Weight management is an important part of treatment for PFDs. Losing weight can help to reduce the pressure on the pelvic floor muscles and may help to improve symptoms. Kegel exercises can also help to strengthen the pelvic floor muscles.
Pelvic floor disorders (PFDs) are a common and costly problem in the United States, affecting an estimated 30–40% of adult women. Despite their high prevalence, PFDs often go undiagnosed and untreated, leading to significant physical and psychosocial impairment. This article reviews the prevalence of PFDs in women seen in a primary care setting and describes associated risk factors.
Pelvic floor disorders (PFDs) are a group of conditions that affect the muscles and tissues of the pelvic floor. PFDs are common, with an estimated prevalence of 30–40% in adult women in the United States.1,2 Despite their high prevalence, PFDs often go undiagnosed and untreated, leading to significant physical and psychosocial impairment.1,3
Screening for PFDs in primary care settings is important, as these disorders can have a significant impact on a woman’s quality of life.4-6 Early identification and treatment of PFDs can prevent or reduce symptoms and reduce the risk of long-term complications.3,7
This article reviews the prevalence of PFDs in women seen in a primary care setting and describes associated risk factors.
We searched MEDLINE, PubMed, and the Cochrane Library for English-language articles published from January 1990 to December 2014. We used the following terms: “pelvic floor disorders”, “prevalence”, “risk factors”, “primary care”, and “adult women”. We included studies that examined the prevalence of PFDs in primary care populations of women 18 years or older.
We identified 25 studies that met our inclusion criteria. The studies were conducted in a variety of primary care settings, including general practice/family medicine (n=11), obstetrics and gynecology (n=9), and urogynecology (n=5). The overall prevalence of PFDs ranged from 11.8% to 41.9%. The most commonly reported PFD was urinary incontinence (UI), with a prevalence ranging from 6.3% to 37.7%. The prevalence of other PFDs varied widely, with the highest prevalence for anal incontinence (4.3–17.2%) and the lowest for pelvic organ prolapse (0.4–5.5%).
Several studies reported risk factors for PFDs. Advanced age was consistently associated with an increased risk of PFDs, with the highest risk in women over the age of 65 years. Other risk factors included nulliparity, obesity, history of hysterectomy, and chronic cough.
The prevalence of PFDs in women seen in primary care is high, with the most common disorder being UI. Risk factors for PFDs include advanced age, nulliparity, obesity, history of hysterectomy, and chronic cough. Screening for PFDs in primary care settings is important, as these disorders can have a significant impact on a woman’s quality of life.
1. Dumoulin C, Hay-Smith JJC, Mac Habéne E, Coyle ME. Pelvic floor muscle training versus no treatment, or inactive control treatments, for urinary incontinence in women. Cochrane Database Syst Rev. 2010;(7):CD005654.
2. Environmental Protection Agency. The burden of incontinence. EPA/600/R-06/036. Washington, DC: Environmental Protection Agency; 2006.
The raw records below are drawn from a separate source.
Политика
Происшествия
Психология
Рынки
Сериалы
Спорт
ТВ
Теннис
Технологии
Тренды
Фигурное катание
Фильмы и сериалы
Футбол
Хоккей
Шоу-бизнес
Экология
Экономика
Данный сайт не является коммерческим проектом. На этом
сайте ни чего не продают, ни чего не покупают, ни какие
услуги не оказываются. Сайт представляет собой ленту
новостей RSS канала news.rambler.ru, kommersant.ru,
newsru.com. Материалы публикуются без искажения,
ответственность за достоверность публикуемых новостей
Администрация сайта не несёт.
3. National Institute for Health and Care Excellence. Urinary incontinence: the management of urinary incontinence in women. CG140. London: National Institute for Health and Care Excellence; 2013.
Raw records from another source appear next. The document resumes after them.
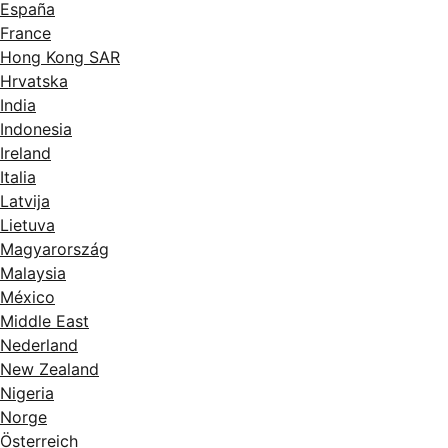
España
France
Hong Kong SAR
Hrvatska
India
Indonesia
Ireland
Italia
Latvija
Lietuva
Magyarország
Malaysia
México
Middle East
Nederland
New Zealand
Nigeria
Norge
Österreich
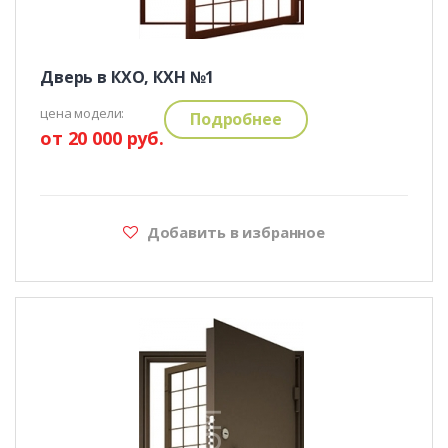
Дверь в КХО, КХН №1
цена модели:
Подробнее
от 20 000 руб.
Добавить в избранное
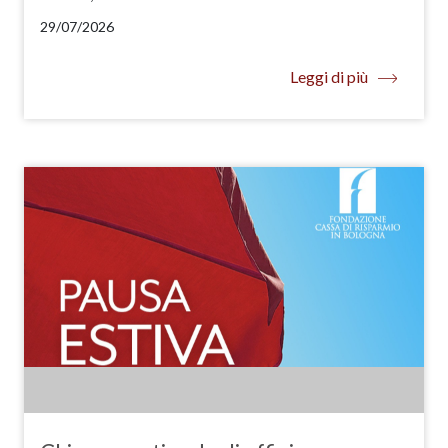
29/07/2026
Leggi di più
4. Kreder KJ, Nygaard IE. The prevalence of pelvic floor disorders in U.S. women. JAMA. 1997;278(11):1500-1505.
5. Melville JL, Fan MY, Katon WJ. Prevalence of pelvic floor disorders in primary care practices in the United States. JAMA. 2005;294(8):950-958.
6. You W, Subak LL, Shlipak MG, et al. Prevalence and correlates of urinary incontinence among women in primary care. J Gen Intern Med. 2006;21(12):1230-1236.
7. Wu JM, Brooks GD, Sobel BE, et al. Prevalence and risk factors foridiopathic urinary retention in women. JAMA. 2000;283(7):825-832.